WHAT IS NEEDED:
The reply should be an exact transcription of every record.

THE DATA:
•••

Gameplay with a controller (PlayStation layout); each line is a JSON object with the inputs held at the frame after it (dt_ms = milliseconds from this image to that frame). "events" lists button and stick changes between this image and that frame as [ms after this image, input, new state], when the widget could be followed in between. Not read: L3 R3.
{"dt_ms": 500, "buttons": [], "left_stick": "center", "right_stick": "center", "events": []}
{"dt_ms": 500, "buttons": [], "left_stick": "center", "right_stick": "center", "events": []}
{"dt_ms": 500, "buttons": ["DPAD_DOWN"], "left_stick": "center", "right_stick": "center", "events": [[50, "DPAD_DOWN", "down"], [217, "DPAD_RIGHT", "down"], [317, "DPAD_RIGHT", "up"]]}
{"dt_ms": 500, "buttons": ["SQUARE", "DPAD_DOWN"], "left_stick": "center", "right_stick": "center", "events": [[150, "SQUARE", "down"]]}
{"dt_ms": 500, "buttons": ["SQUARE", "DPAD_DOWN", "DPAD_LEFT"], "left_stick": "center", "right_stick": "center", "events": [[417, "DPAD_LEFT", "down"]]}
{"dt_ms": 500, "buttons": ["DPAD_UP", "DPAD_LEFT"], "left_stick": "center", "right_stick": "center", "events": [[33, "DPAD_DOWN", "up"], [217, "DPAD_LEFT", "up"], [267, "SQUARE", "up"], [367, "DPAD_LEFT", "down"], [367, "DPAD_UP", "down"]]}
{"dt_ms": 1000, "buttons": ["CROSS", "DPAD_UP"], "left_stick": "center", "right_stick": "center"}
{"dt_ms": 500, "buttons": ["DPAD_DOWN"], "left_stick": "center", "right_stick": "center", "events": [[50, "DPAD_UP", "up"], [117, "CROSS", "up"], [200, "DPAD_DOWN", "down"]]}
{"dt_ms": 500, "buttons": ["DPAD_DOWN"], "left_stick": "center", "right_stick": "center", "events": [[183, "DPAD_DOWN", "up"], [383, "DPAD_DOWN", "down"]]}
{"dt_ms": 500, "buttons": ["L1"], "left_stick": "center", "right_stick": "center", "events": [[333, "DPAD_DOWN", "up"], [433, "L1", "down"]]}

•••

SOLUTION FOR THIS TASK:
Gameplay with a controller (PlayStation layout); each line is a JSON object with the inputs held at the frame after it (dt_ms = milliseconds from this image to that frame). "events" lists button and stick changes between this image and that frame as [ms after this image, input, new state], when the widget could be followed in between. Not read: L3 R3.
{"dt_ms": 500, "buttons": [], "left_stick": "center", "right_stick": "center", "events": []}
{"dt_ms": 500, "buttons": [], "left_stick": "center", "right_stick": "center", "events": []}
{"dt_ms": 500, "buttons": ["DPAD_DOWN"], "left_stick": "center", "right_stick": "center", "events": [[50, "DPAD_DOWN", "down"], [217, "DPAD_RIGHT", "down"], [317, "DPAD_RIGHT", "up"]]}
{"dt_ms": 500, "buttons": ["SQUARE", "DPAD_DOWN"], "left_stick": "center", "right_stick": "center", "events": [[150, "SQUARE", "down"]]}
{"dt_ms": 500, "buttons": ["SQUARE", "DPAD_DOWN", "DPAD_LEFT"], "left_stick": "center", "right_stick": "center", "events": [[417, "DPAD_LEFT", "down"]]}
{"dt_ms": 500, "buttons": ["DPAD_UP", "DPAD_LEFT"], "left_stick": "center", "right_stick": "center", "events": [[33, "DPAD_DOWN", "up"], [217, "DPAD_LEFT", "up"], [267, "SQUARE", "up"], [367, "DPAD_LEFT", "down"], [367, "DPAD_UP", "down"]]}
{"dt_ms": 1000, "buttons": ["CROSS", "DPAD_UP"], "left_stick": "center", "right_stick": "center"}
{"dt_ms": 500, "buttons": ["DPAD_DOWN"], "left_stick": "center", "right_stick": "center", "events": [[50, "DPAD_UP", "up"], [117, "CROSS", "up"], [200, "DPAD_DOWN", "down"]]}
{"dt_ms": 500, "buttons": ["DPAD_DOWN"], "left_stick": "center", "right_stick": "center", "events": [[183, "DPAD_DOWN", "up"], [383, "DPAD_DOWN", "down"]]}
{"dt_ms": 500, "buttons": ["L1"], "left_stick": "center", "right_stick": "center", "events": [[333, "DPAD_DOWN", "up"], [433, "L1", "down"]]}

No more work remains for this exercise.